> _DIRECTIVE_: Please render the lines of all the items below as a Markdown table with the columns "Row" and "Entry", giving each line its own numbered row and leaving out blank lines. Omit the pictures.

> _DATA EXCERPTS_:
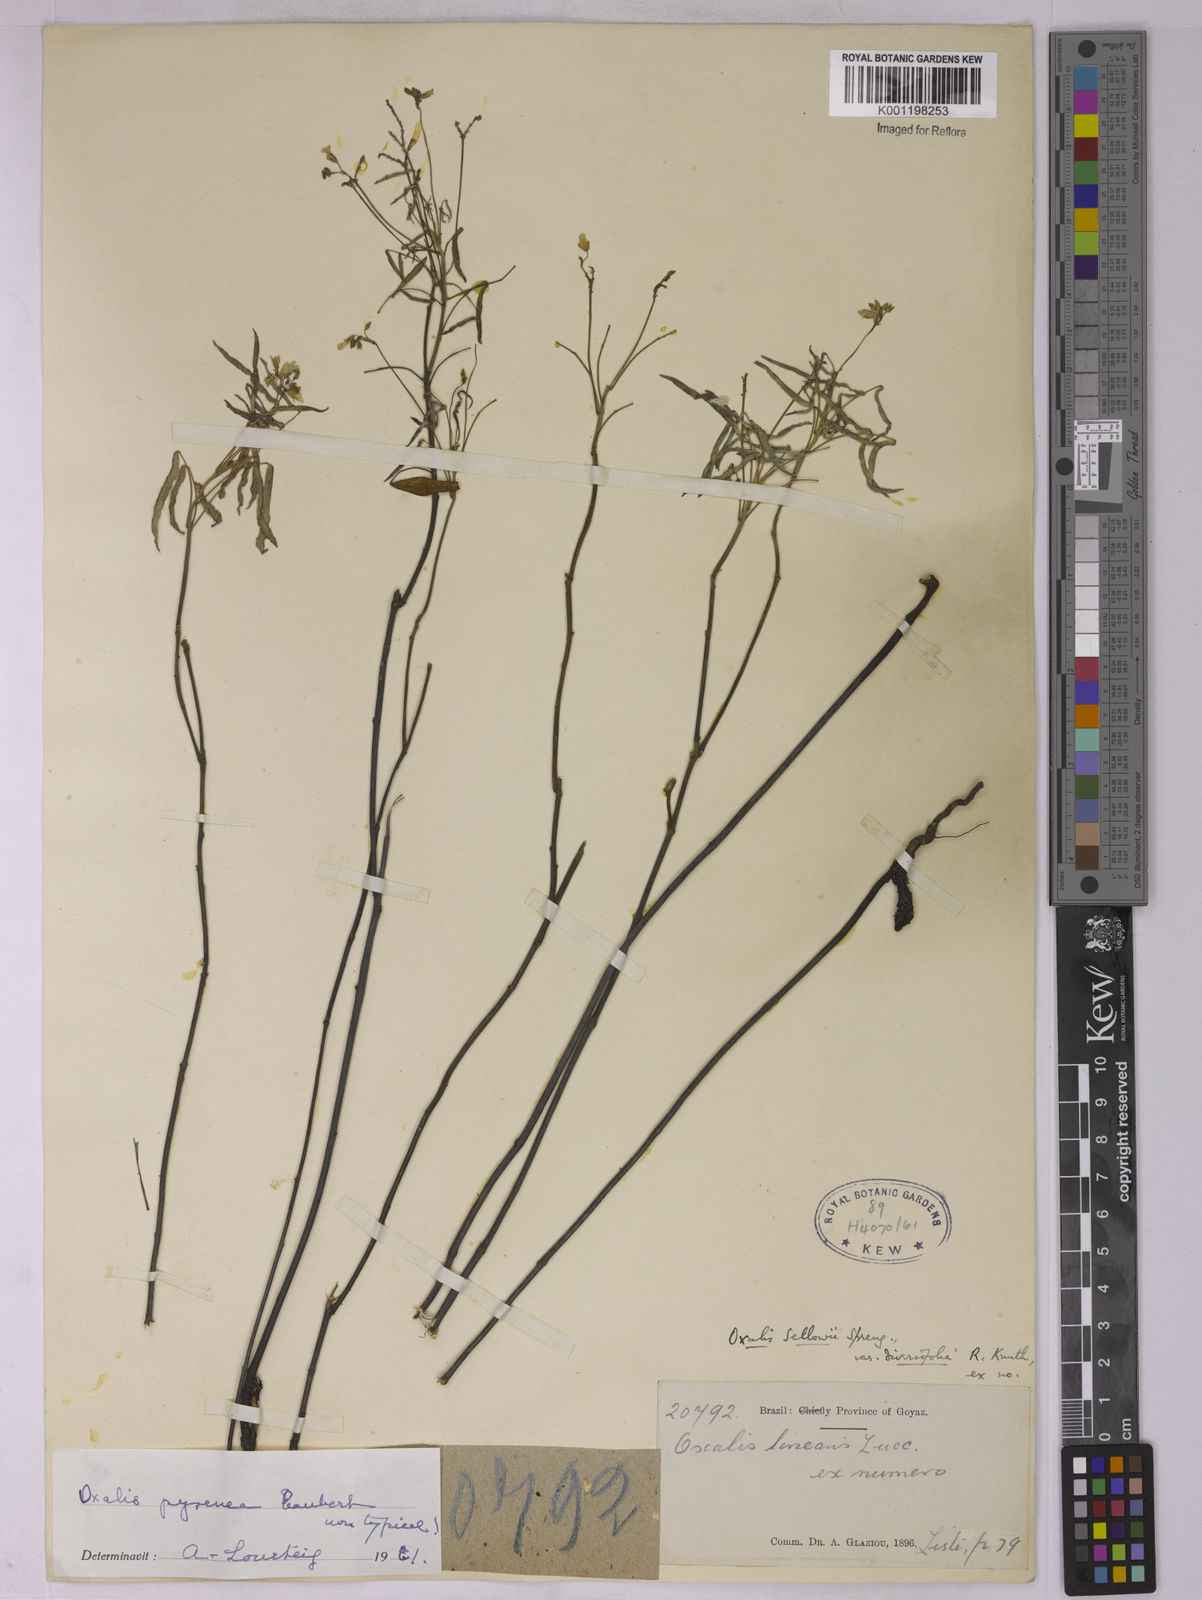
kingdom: Plantae
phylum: Tracheophyta
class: Magnoliopsida
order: Oxalidales
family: Oxalidaceae
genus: Oxalis
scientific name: Oxalis pyrenea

> _TASK RESPONSE_:
| Row | Entry |
|---|---|
| 1 | kingdom: Plantae |
| 2 | phylum: Tracheophyta |
| 3 | class: Magnoliopsida |
| 4 | order: Oxalidales |
| 5 | family: Oxalidaceae |
| 6 | genus: Oxalis |
| 7 | scientific name: Oxalis pyrenea |